> What you are asked to do: Search the records below for the string "rock", and report each line that contains it.
"""
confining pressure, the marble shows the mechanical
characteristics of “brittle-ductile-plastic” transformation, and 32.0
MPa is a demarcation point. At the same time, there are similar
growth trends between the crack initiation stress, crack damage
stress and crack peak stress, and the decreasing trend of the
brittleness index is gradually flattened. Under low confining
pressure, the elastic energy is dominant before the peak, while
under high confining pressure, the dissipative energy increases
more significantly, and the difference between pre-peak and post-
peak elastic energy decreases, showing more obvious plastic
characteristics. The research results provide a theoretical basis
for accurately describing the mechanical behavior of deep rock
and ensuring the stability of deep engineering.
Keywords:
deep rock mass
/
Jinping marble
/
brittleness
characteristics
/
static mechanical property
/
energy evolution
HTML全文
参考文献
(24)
"""
> Response:
for accurately describing the mechanical behavior of deep rock
deep rock mass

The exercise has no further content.